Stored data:
□ □ □ □ □
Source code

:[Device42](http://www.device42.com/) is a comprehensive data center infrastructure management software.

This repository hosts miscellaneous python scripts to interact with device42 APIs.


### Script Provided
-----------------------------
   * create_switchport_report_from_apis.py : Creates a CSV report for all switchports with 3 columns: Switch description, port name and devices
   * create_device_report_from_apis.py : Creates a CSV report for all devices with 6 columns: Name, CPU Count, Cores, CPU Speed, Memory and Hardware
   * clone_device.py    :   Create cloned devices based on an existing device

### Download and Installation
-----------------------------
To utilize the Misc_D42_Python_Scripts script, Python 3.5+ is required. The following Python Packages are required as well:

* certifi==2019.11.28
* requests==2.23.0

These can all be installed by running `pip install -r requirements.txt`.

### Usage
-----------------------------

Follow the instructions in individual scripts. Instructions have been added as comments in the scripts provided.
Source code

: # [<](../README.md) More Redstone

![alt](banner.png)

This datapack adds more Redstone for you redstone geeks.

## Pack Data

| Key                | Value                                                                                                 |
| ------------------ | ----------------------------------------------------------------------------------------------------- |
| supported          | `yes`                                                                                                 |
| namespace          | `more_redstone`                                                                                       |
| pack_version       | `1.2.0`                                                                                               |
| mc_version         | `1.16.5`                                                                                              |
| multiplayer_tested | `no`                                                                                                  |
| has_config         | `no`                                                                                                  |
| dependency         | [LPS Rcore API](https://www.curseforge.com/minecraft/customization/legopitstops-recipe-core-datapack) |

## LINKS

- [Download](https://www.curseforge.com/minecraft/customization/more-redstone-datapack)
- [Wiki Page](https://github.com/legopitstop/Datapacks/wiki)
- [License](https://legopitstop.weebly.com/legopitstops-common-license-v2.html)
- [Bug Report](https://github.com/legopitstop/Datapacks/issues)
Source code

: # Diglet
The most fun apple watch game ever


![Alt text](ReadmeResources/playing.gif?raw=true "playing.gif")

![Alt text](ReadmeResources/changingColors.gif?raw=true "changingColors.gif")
□ □ □ □ □
## TRY IT
Would you be able to transcribe every line of the data exactly?

## OUTPUT OF THE TASK
Source code

:[Device42](http://www.device42.com/) is a comprehensive data center infrastructure management software.

This repository hosts miscellaneous python scripts to interact with device42 APIs.


### Script Provided
-----------------------------
   * create_switchport_report_from_apis.py : Creates a CSV report for all switchports with 3 columns: Switch description, port name and devices
   * create_device_report_from_apis.py : Creates a CSV report for all devices with 6 columns: Name, CPU Count, Cores, CPU Speed, Memory and Hardware
   * clone_device.py    :   Create cloned devices based on an existing device

### Download and Installation
-----------------------------
To utilize the Misc_D42_Python_Scripts script, Python 3.5+ is required. The following Python Packages are required as well:

* certifi==2019.11.28
* requests==2.23.0

These can all be installed by running `pip install -r requirements.txt`.

### Usage
-----------------------------

Follow the instructions in individual scripts. Instructions have been added as comments in the scripts provided.
Source code

: # [<](../README.md) More Redstone

![alt](banner.png)

This datapack adds more Redstone for you redstone geeks.

## Pack Data

| Key                | Value                                                                                                 |
| ------------------ | ----------------------------------------------------------------------------------------------------- |
| supported          | `yes`                                                                                                 |
| namespace          | `more_redstone`                                                                                       |
| pack_version       | `1.2.0`                                                                                               |
| mc_version         | `1.16.5`                                                                                              |
| multiplayer_tested | `no`                                                                                                  |
| has_config         | `no`                                                                                                  |
| dependency         | [LPS Rcore API](https://www.curseforge.com/minecraft/customization/legopitstops-recipe-core-datapack) |

## LINKS

- [Download](https://www.curseforge.com/minecraft/customization/more-redstone-datapack)
- [Wiki Page](https://github.com/legopitstop/Datapacks/wiki)
- [License](https://legopitstop.weebly.com/legopitstops-common-license-v2.html)
- [Bug Report](https://github.com/legopitstop/Datapacks/issues)
Source code

: # Diglet
The most fun apple watch game ever


![Alt text](ReadmeResources/playing.gif?raw=true "playing.gif")

![Alt text](ReadmeResources/changingColors.gif?raw=true "changingColors.gif")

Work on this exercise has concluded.